Deep learning represents a more effective way to do computer vision—it uses a specific algorithm called a convolutional neural network. The neural networks are used to extract patterns from provided data samples. The algorithms are inspired by the human understanding of how brains function, in particular, the interconnections between the neurons in the cerebral cortex.
According to Kaz Sato, Staff Developer Advocate at Google Cloud Platform “A neural network is a function that learns the expected output for a given input from training datasets”.
One of the great challenges of developing CNNs is adjusting the weights of the individual neurons to extract the right features from images. The process of adjusting these weights is called “training” the neural network.
In the beginning, the CNN starts off with random weights. During training, the developers provide the neural network with a large dataset of images annotated with their corresponding classes (cat, horse, dogs, etc.). The ConvNet processes each image with its random values and then compares its output with the image’s correct label. If the network’s output does not match the label—which is likely the case at the beginning of the training process—it makes a small adjustment to the weights of its neurons so that the next time it sees the same image, its output will be a bit closer to the correct answer.
After training the CNN, the developers use a test dataset to verify its accuracy. The test dataset is a set of labeled images that are were not part of the training process. Each image is run through the ConvNet, and the output is compared to the actual label of the image. Essentially, the test dataset evaluates how good the neural network has become at classifying images it has not seen before.
Till now you must be wondering as what are these datasets. Right?
Now let's introduce you to the CIFAR-10 dataset, It is a set of images that can be used to teach a computer how to recognize objects. CIFAR stands for Canadian Institute For Advanced Research.
It is a collection of images that are commonly used to train machine learning and computer vision algorithms.
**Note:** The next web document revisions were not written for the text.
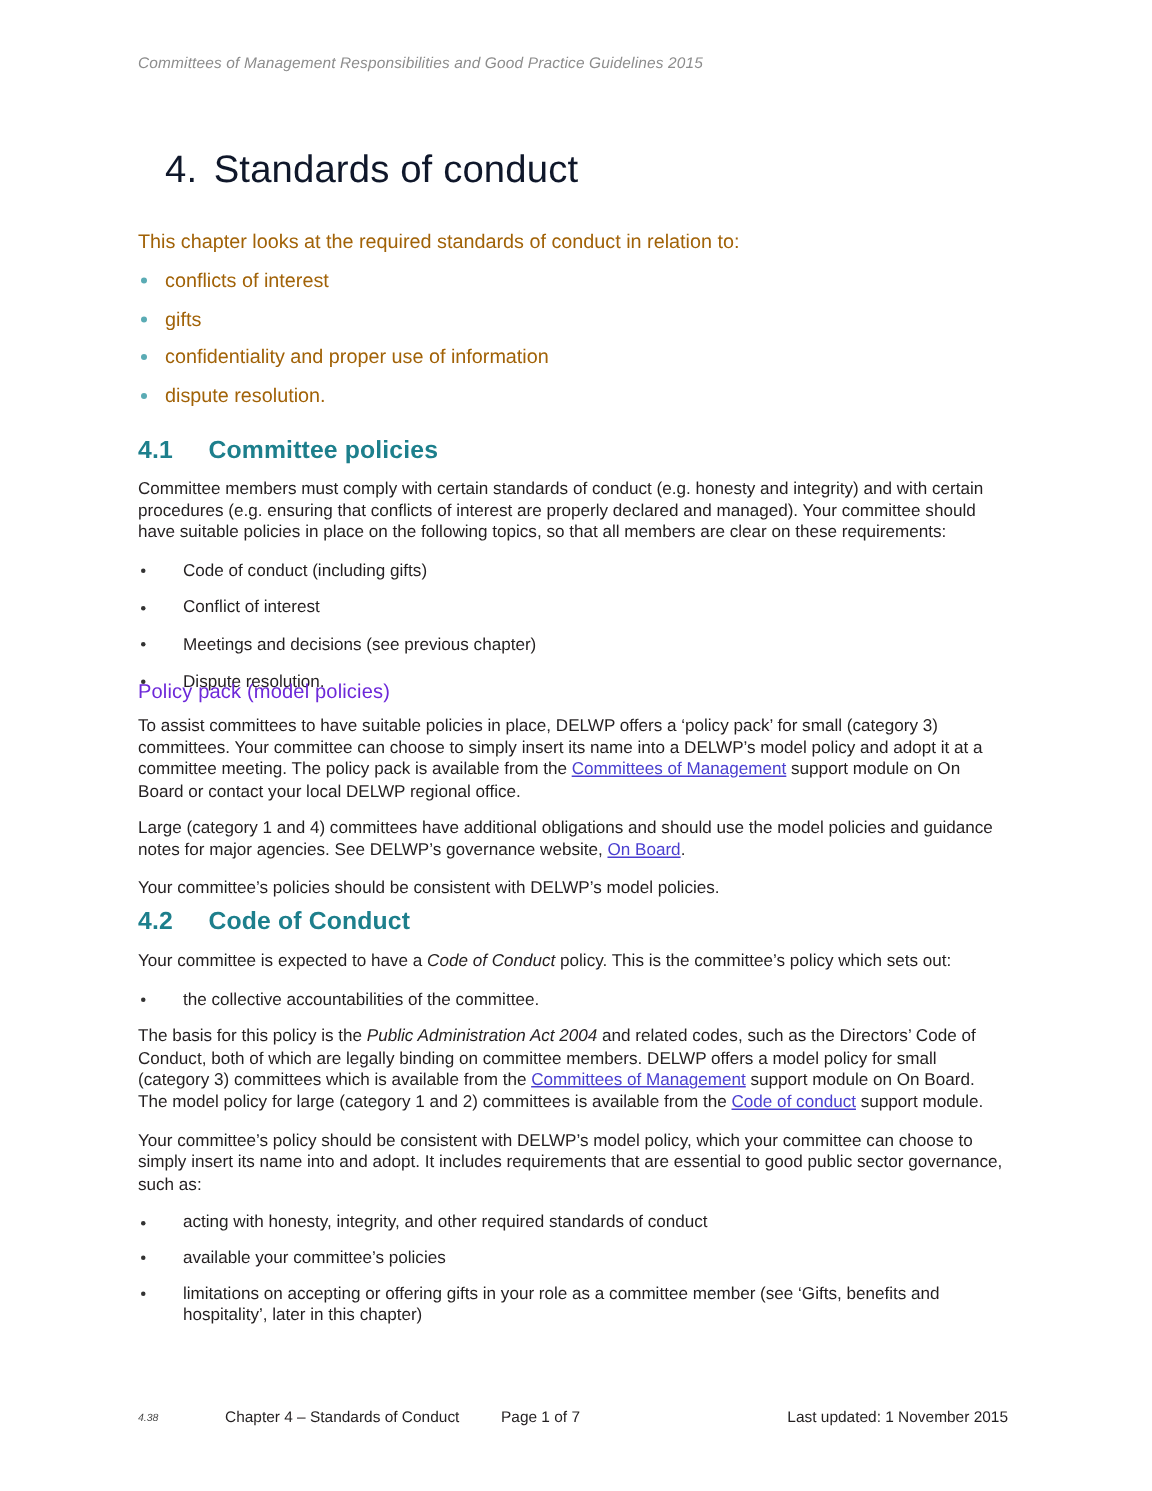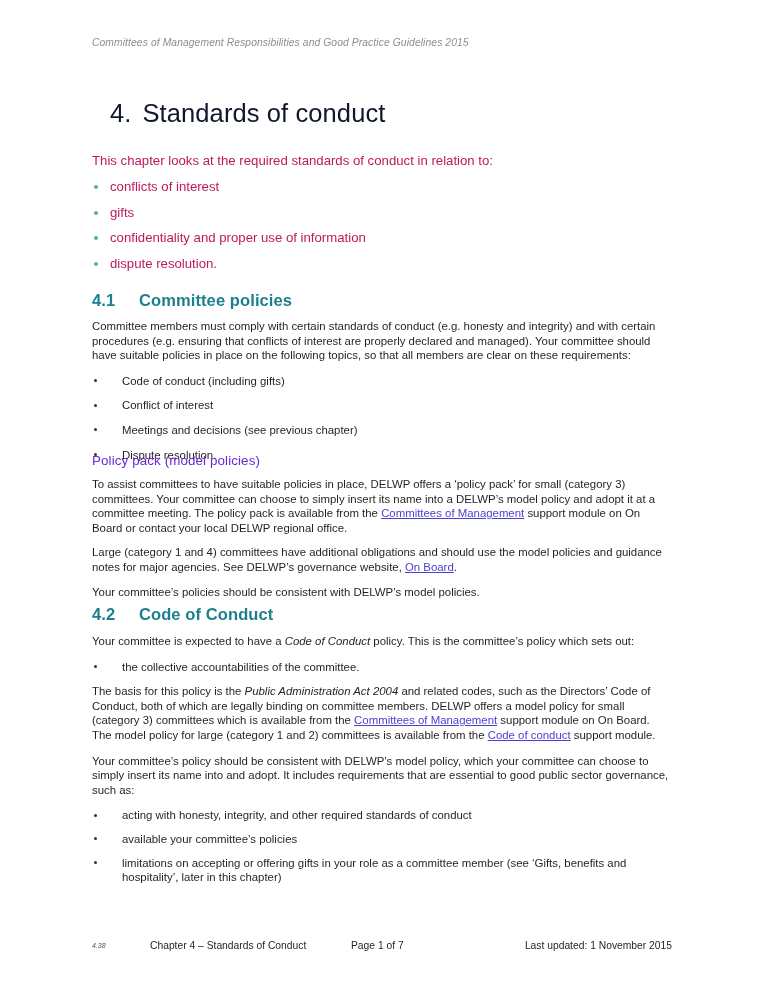--- a/index.html
+++ b/index.html
@@ -46,21 +46,21 @@
     margin-left: 18px;
   }
   .chapter-title .num { margin-right: 11px; }
 
   
   .intro {
     position: absolute;
     left: 92px;
     top: 152px;
     width: 580px;
-    color: #be185d;
+    color: #a16207;
     font-size: 13.2px;
   }
   .intro-line { line-height: 17px; }
   .intro-list {
     list-style: none;
     margin: 10px 0 0 0;
     padding: 0;
   }
   .intro-list li {
     position: relative;
@@ -165,21 +165,21 @@
   }
   .footer .f-num {
     position: absolute;
     left: 0;
     top: 2px;
     font-size: 7px;
     font-style: italic;
     color: #4a4a4a;
   }
   .footer .f-chapter { position: absolute; left: 58px; top: 0; white-space: nowrap; }
-  .footer .f-page    { position: absolute; left: 259px; top: 0; white-space: nowrap; }
+  .footer .f-page    { position: absolute; left: 242px; top: 0; white-space: nowrap; }
   .footer .f-updated { position: absolute; right: 0; top: 0; white-space: nowrap; }
 </style>
 </head>
 <body>
 
 <div class="page">
 
   <div class="running-header">Committees of Management Responsibilities and Good Practice Guidelines 2015</div>
 
   <div class="chapter-title">

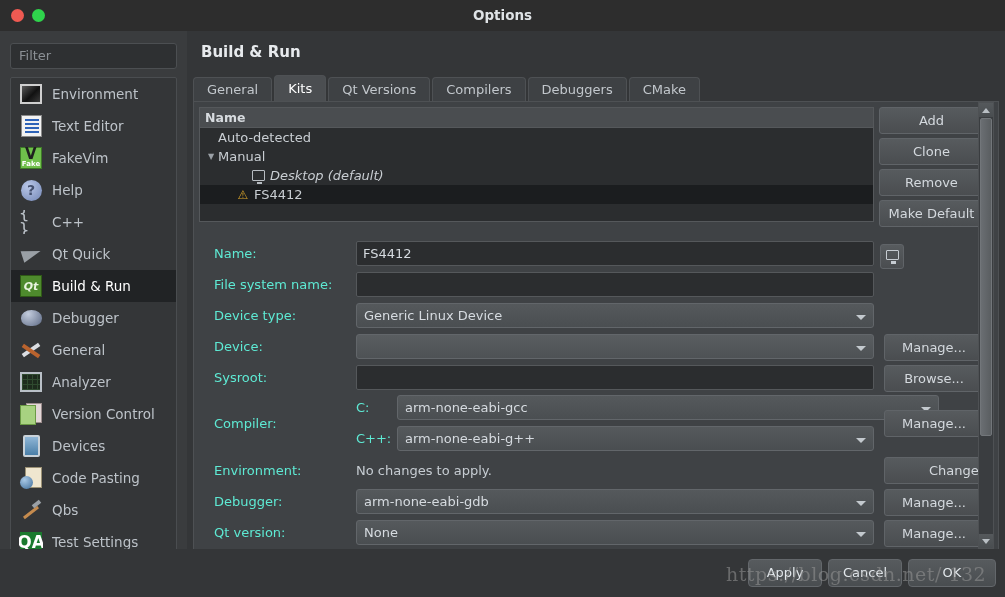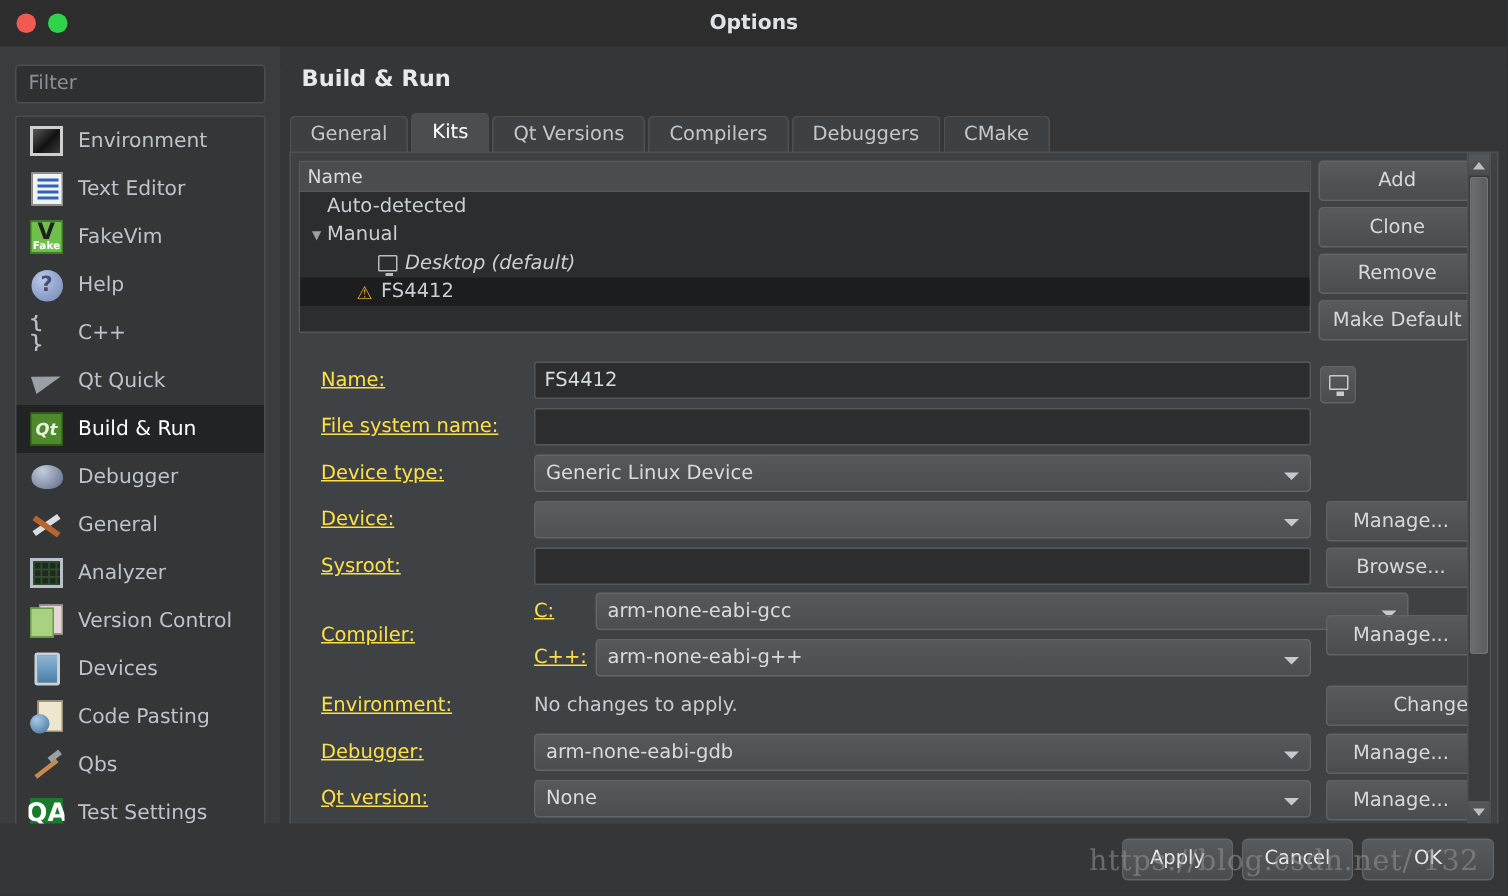--- a/index.html
+++ b/index.html
@@ -97,21 +97,21 @@
     border-radius: 4px 4px 0 0;
   }
   .tab.active { background: #4b4e51; color: #ffffff; height: 27px; line-height: 26px; }
   #tabline { position: absolute; left: 6px; top: 70px; width: 806px; height: 1px; background: #4e5154; }
 
   
   #tabpage { position: absolute; left: 6px; top: 71px; width: 806px; height: 470px; background: #3f4245; border: 1px solid #4e5154; border-top: none; }
 
   
   #kittree { position: absolute; left: 5px; top: 5px; width: 675px; height: 115px; background: #2b2d2f; border: 1px solid #55585b; }
-  #kittree .hdr { height: 20px; line-height: 20px; background: #4a4d50; color: #d7dbdf; padding-left: 5px; font-size: 12.5px; border-bottom: 1px solid #55585b; }
+  #kittree .hdr { height: 20px; line-height: 20px; background: #4a4d50; color: #d7dbdf; padding-left: 5px; font-size: 12.5px; border-bottom: 1px solid #55585b; font-weight: bold; }
   .trow { height: 19px; line-height: 19px; display: flex; align-items: center; font-size: 13px; color: #c9ced3; }
   .trow.selected { background: #1b1d1f; }
   .twist { width: 14px; text-align: center; color: #9aa0a6; font-size: 8px; flex: 0 0 14px; }
   .tmon {
     width: 13px; height: 11px; flex: 0 0 13px; margin-right: 5px; position: relative;
     border: 1px solid #b7bcc1; border-radius: 1px;
   }
   .tmon:after { content:""; position:absolute; left:4px; top:11px; width:5px; height:2px; background:#b7bcc1; }
   .twarn { width: 14px; flex: 0 0 14px; margin-right: 4px; color: #e0a92b; font-size: 12px; text-align: center; line-height: 1; }
   .titalic { font-style: italic; }
@@ -123,21 +123,21 @@
     color: #d4d9de; font-size: 13px; text-align: center;
     line-height: 25px; height: 27px;
     font-family: "DejaVu Sans", "Liberation Sans", sans-serif;
   }
   #b-add        { position:absolute; left:685px; top:5px;  width:105px; }
   #b-clone      { position:absolute; left:685px; top:36px; width:105px; }
   #b-remove     { position:absolute; left:685px; top:67px; width:105px; }
   #b-makedef    { position:absolute; left:685px; top:98px; width:105px; }
 
   
-  .flabel { position: absolute; color: #fde047; font-size: 13px; line-height: 20px; text-decoration: underline; }
+  .flabel { position: absolute; color: #5eead4; font-size: 13px; line-height: 20px; }
   .fld {
     position: absolute; height: 25px; line-height: 23px;
     background: #2b2d2f; border: 1px solid #55585b; border-radius: 2px;
     color: #d6dbe0; font-size: 13px; padding: 0 6px; overflow: hidden; white-space: nowrap;
   }
   .combo {
     position: absolute; height: 25px; line-height: 23px;
     background: linear-gradient(#55595c,#4a4e51); border: 1px solid #62666a; border-radius: 3px;
     color: #d6dbe0; font-size: 13px; padding: 0 20px 0 7px; overflow: hidden; white-space: nowrap;
   }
It is one of the most widely used datasets for machine learning research. The CIFAR-10 dataset contains 60,000 32x32 color images in 10 different classes. The 10 different classes represent airplanes, cars, birds, cats, deer, dogs, frogs, horses, ships, and trucks. There are 6,000 images of each class.
Since the images in CIFAR-10 are low-resolution (32x32), this dataset can allow researchers to quickly try different algorithms to see what works. Various kinds of convolutional neural networks tend to be the best at recognizing the images in CIFAR-10.
Similarly, there is another dataset i.e CIFAR-100 dataset,
This dataset is just like the CIFAR-10, except it has 100 classes containing 600 images each. There are 500 training images and 100 testing images per class. The 100 classes in the CIFAR-100 are grouped into 20 superclasses. Each image comes with a "fine" label (the class to which it belongs) and a "coarse" label (the superclass to which it belongs).
These are very small images, much smaller than a typical photograph, and the dataset is intended for computer vision research.
It is relatively straightforward to achieve 80% classification accuracy. Top performance on the problem is achieved by deep learning convolutional neural networks with a classification accuracy above 90% on the test dataset.
The above content focuses on image classification only and the architecture of deep learning used for it. But there is more to computer vision than just classification tasks. The detection, segmentation, and localization of classified objects are equally important.
Hope you got the idea of how a computer sees and recognize the image, obviously the process is very complex similar to that in humans.
Thanks to advancements in artificial intelligence and computational power, computer vision technology has taken a huge leap toward integration in our daily lives. (Forbes expected the computer vision market to reach USD 49 billion by 2022.)